The Win Condition Problem
Why specifying what learning looks like is harder than it seems.
Here’s a scene most learning designers will recognize.
You’ve written a rubric. It’s clear, well-structured, aligned to the objectives. Two experienced evaluators sit down with the same student response. One scores it proficient. The other scores it developing. They’re both reasonable. And they’re both right, given how they read the criteria.
The rubric isn’t broken. But something important is living outside it.
That something, the interpretive judgment that expert evaluators bring, is exactly what we need AI to develop if we want it to teach well. In my previous essay, I argued that learning designers increasingly need to design for the AI: not just use it as a tool, but treat it as a learner that needs to develop teaching expertise. If that’s the frame, the first design challenge is this: how does the AI learn to recognize what learning actually looks like?
I’m calling this the win condition problem. And it’s harder than it appears.
What we already have (and where it stops)
Learning designers have been specifying outcomes for decades. Rubrics, learning objectives, outcomes frameworks, competency maps. These are genuinely good technology. They do important work: they make expectations visible, they create shared language, they enable consistency at scale. I don’t want to dismiss any of that.
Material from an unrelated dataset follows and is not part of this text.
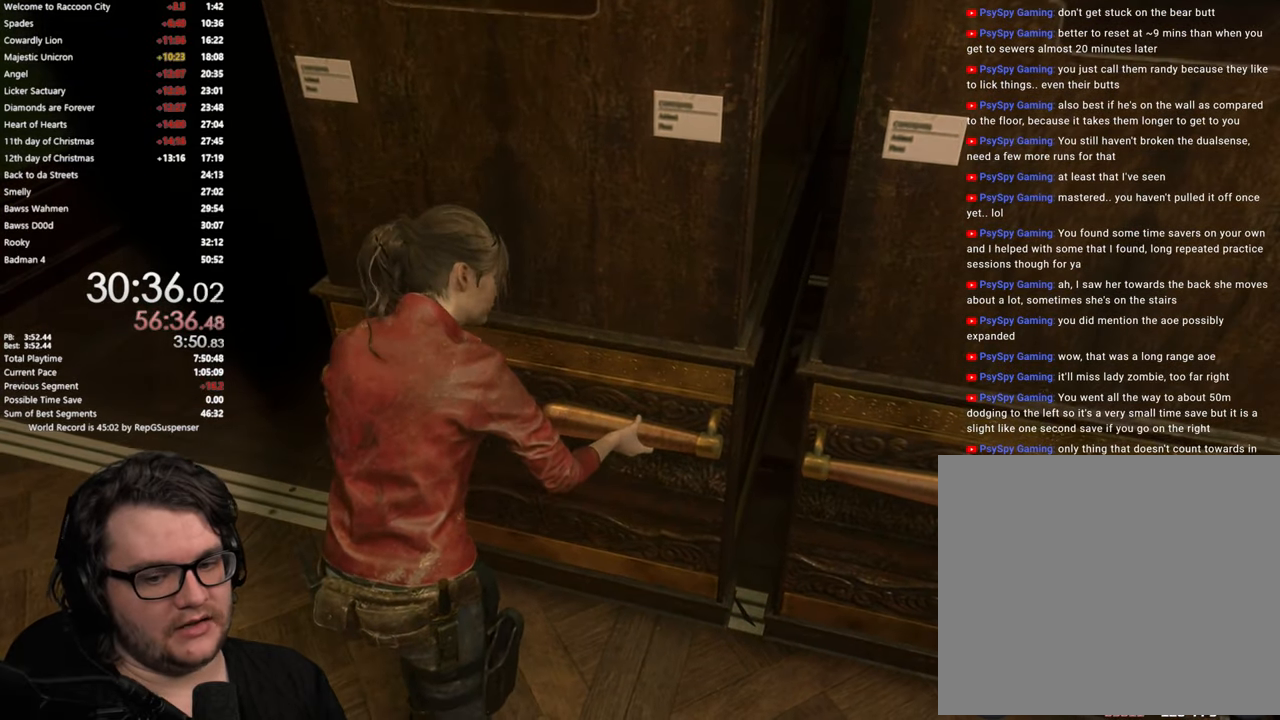
{"buttons": ["CROSS"], "left_stick": "right", "right_stick": "center", "events": [[83, "left_stick", "center"], [183, "left_stick", "right"]]}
But they hit a ceiling. And not where you might expect.
The obvious version of this problem is the vague rubric — “demonstrates critical thinking” — where the criterion is so broad that it means whatever the evaluator wants it to mean. But that’s a writing problem with a writing solution. Good rubric design has known this for decades: use observable, specific language.
The harder version is what happens when the rubric is well-written — and expert evaluators still disagree.
Take a criterion like “evaluates evidence from multiple perspectives.” That’s specific. It’s observable. It’s the kind of language rubric design guides recommend. And two experienced evaluators can still look at the same student response and split on whether it qualifies. Not because one of them is wrong, but because the criterion still requires judgment: What counts as genuinely engaging a different perspective versus just mentioning that one exists? Is the student actually weighing the evidence, or just laying out what different sources say? When a response technically meets the criterion but feels shallow, what’s missing?
That interpretive layer is where the real win condition lives. Not in the rubric. In the expert. The rubric can be excellent and the gap still exists, because expert judgment operates at a resolution that language alone doesn’t reach. Steven Pinker made a version of this argument in The Stuff of Thought: some of what we know resists direct linguistic encoding, not because we haven’t found the right words yet, but because the knowledge itself is richer than language can fully capture. A rubric is always pointing at something it can’t quite say.
There’s also a spectrum problem. The easy cases (clearly got it, clearly didn’t) aren’t where judgment matters. It’s the middle that’s interesting. The student who uses the right vocabulary but applies it slightly wrong. The student who can’t articulate the concept but demonstrates it in practice. The student whose response looks thin on a rubric but reveals, to an experienced eye, that something has genuinely clicked. These are the cases where expertise earns its keep, and where a rubric alone will always fall short.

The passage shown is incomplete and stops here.